Bahrami H, Mirbozorgi S A, Rusch L A, Gosselin B
Annu Int Conf IEEE Eng Med Biol Soc. 2014;2014:3961-4. doi: 10.1109/EMBC.2014.6944491.
Implant-to-air ultra-wideband communication systems are interesting for neural recording systems due to their low power consumption and high data-rates. In this paper we investigate the performance of an implant-to-air wireless link using a realistic model of the biological channel for neural recording systems.
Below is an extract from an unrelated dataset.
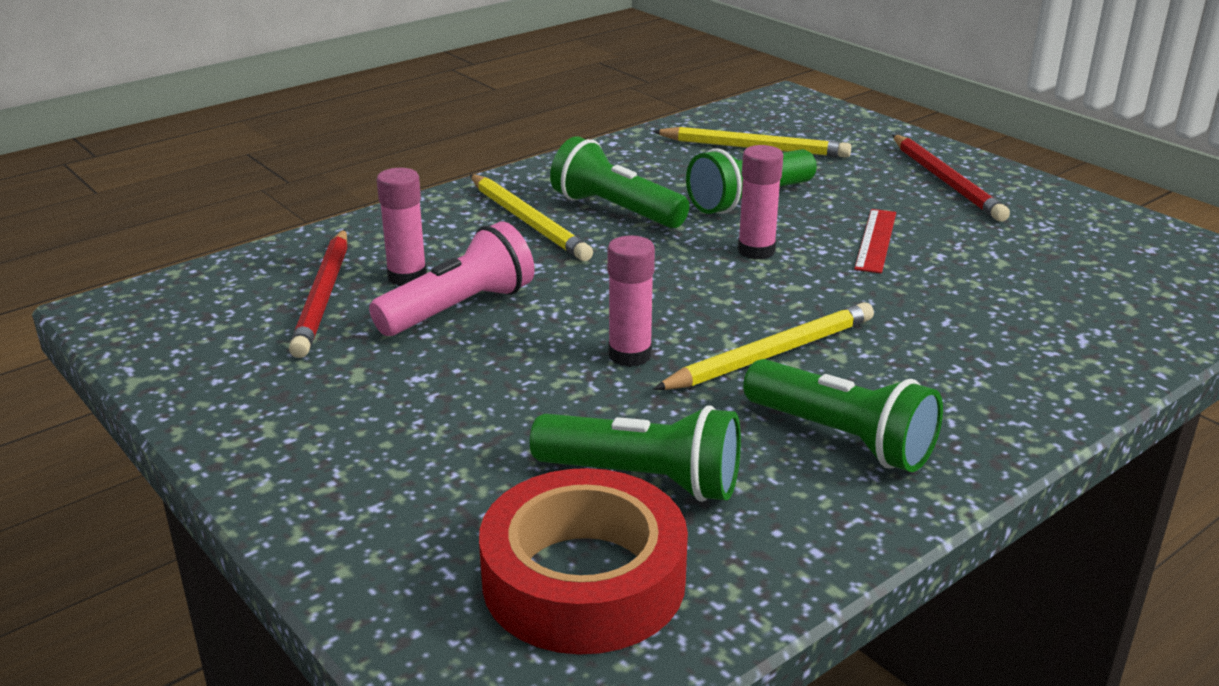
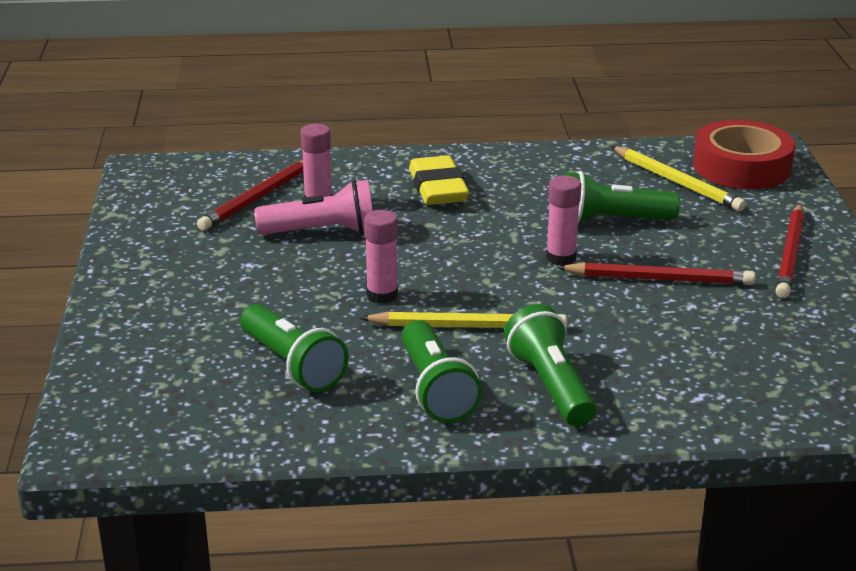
camera: 35 degrees right, 0 degrees up
(528, 221) = (438, 188): yellow pencil -> yellow eraser
(584, 580) = (196, 400): red tape -> red tape (741, 167)
(616, 210) = (507, 198): green flashlight -> green flashlight (551, 386)
(875, 240) = (659, 279): red ruler -> red pencil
We propose an optimized fifth-derivative Gaussian pulse as a transmitted waveform for different modulations: binary phase shift keying (BPSK), on-off keying (OOK) and differential phase shift keying (DPSK). Monitoring of neural responses with high resolution in the brain requires a high data rate link as the number of electrodes is increased. Each electrode needs a data rate around 800 kb/s to support its neural channel. As we target more than 512 electrodes, we require a data link higher than 400 Mbps.
植入式到空中的超宽带通信系统因其低功耗和高数据速率而对神经记录系统具有吸引力。在本文中,我们使用神经记录系统生物通道的现实模型来研究植入式到空中无线链路的性能。我们提出一种优化的五阶导数高斯脉冲作为不同调制方式(二进制相移键控(BPSK)、开关键控(OOK)和差分相移键控(DPSK))的发射波形。随着电极数量的增加,在大脑中进行高分辨率神经反应监测需要高数据速率链路。每个电极需要约800 kb/s的数据速率来支持其神经通道。由于我们的目标是超过512个电极,因此我们需要高于400 Mbps的数据链路。